Extracted text:
····················

B. Objections which have been dropped compared to the Statement of Objections
(24) After having heard the parties in writing and at the oral hearing, the duration of the infringement was cut down […].
(25) Further, several addressees of the Statement of Objections, which the Commission indicated it intended to hold jointly and severally liable with certain perpetrators of the infringement, are not addressees of the draft decision.
(26) In the light of the above, I consider that the right to be heard has been respected.
Brussels, 30 November 2010.
 Pursuant to Articles 15 and 16 of Commission Decision (2001/462/EC, ECSC) of 23 May 2001 on the terms of reference of Hearing Officers in certain competition proceedings — OJ L 162, 19.6.2001, p. 21 (the "Mandate").

····················

Extracted entries:
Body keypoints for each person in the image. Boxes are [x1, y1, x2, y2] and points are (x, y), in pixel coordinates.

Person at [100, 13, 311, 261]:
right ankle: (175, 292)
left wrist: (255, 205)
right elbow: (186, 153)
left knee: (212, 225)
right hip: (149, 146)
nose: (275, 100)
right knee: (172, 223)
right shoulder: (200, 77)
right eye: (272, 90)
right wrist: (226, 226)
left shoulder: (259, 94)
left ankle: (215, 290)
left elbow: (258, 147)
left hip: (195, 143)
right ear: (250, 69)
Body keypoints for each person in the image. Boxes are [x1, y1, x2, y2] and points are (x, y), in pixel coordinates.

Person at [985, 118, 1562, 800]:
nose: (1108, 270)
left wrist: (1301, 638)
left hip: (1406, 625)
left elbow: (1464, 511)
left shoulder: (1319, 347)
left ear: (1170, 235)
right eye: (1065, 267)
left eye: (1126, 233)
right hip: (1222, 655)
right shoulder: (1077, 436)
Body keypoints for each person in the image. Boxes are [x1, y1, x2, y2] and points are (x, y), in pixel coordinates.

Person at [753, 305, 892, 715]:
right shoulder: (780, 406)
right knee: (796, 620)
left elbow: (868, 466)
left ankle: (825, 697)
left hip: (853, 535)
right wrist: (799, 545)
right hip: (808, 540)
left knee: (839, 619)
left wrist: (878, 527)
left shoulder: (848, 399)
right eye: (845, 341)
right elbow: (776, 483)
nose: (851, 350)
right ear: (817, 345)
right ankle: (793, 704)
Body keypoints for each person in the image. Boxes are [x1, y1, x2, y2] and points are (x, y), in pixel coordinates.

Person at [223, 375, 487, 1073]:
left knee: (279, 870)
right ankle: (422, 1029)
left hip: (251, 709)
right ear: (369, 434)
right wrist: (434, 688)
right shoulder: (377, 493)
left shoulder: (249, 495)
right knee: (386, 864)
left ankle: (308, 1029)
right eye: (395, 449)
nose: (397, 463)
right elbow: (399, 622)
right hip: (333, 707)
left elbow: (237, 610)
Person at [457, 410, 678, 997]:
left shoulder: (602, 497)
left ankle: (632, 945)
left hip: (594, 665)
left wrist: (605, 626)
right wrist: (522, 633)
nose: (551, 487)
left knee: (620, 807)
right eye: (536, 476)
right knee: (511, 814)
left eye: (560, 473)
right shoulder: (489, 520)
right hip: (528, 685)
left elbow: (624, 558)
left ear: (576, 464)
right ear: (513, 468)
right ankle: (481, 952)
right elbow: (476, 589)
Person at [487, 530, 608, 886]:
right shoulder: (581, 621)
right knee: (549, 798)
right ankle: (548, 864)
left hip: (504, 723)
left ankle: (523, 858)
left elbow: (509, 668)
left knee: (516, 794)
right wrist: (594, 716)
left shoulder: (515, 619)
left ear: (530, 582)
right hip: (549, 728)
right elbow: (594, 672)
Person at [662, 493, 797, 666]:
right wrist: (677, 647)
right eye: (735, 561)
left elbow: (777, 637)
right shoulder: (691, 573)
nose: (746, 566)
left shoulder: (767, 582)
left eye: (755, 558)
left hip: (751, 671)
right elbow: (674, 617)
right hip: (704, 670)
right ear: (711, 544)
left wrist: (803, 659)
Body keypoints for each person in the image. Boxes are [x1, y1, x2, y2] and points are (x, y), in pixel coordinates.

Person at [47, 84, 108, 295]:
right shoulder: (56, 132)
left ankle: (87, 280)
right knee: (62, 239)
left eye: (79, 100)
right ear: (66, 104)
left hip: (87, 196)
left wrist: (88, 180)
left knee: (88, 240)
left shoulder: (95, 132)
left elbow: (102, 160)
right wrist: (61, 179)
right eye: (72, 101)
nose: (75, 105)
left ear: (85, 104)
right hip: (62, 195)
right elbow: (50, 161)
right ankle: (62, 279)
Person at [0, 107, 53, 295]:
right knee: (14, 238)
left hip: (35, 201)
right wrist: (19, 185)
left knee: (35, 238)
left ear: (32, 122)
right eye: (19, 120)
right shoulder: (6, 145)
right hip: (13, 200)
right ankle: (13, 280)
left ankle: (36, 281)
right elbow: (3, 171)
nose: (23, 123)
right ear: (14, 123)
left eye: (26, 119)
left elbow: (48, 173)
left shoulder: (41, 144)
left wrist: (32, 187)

····················

Tasks for this exercise:
1. Summarize the text on objections dropped from the Statement of Objections in two sentences.
2. Continue the text on objections dropped from the Statement of Objections from the point where it ends.

Task-by-task answers:
1. After the parties were heard in writing and at the oral hearing, the duration of the infringement was cut down, and several addressees of the Statement of Objections whom the Commission had intended to hold jointly and severally liable are not addressees of the draft decision. In light of this, the writer considers that the right to be heard has been respected.

2.
 Article 15 of the Mandate.
 AUO, LGD, CMI, and HannStar.
 See, for example, Joined Cases C-189/02 P, C-202/02 P, C-205/02 P to C-208/02 P and C-213/02 P, Dansk Rørindustri and Others v Commission,  ECR I-5425, paragraph 428.
 Both were defined in the letter of 4 March 2010. In the draft decision, the indirect EEA sales included for the purpose of the calculation of the fine are referred to as "Direct EEA Sales through Transformed Products".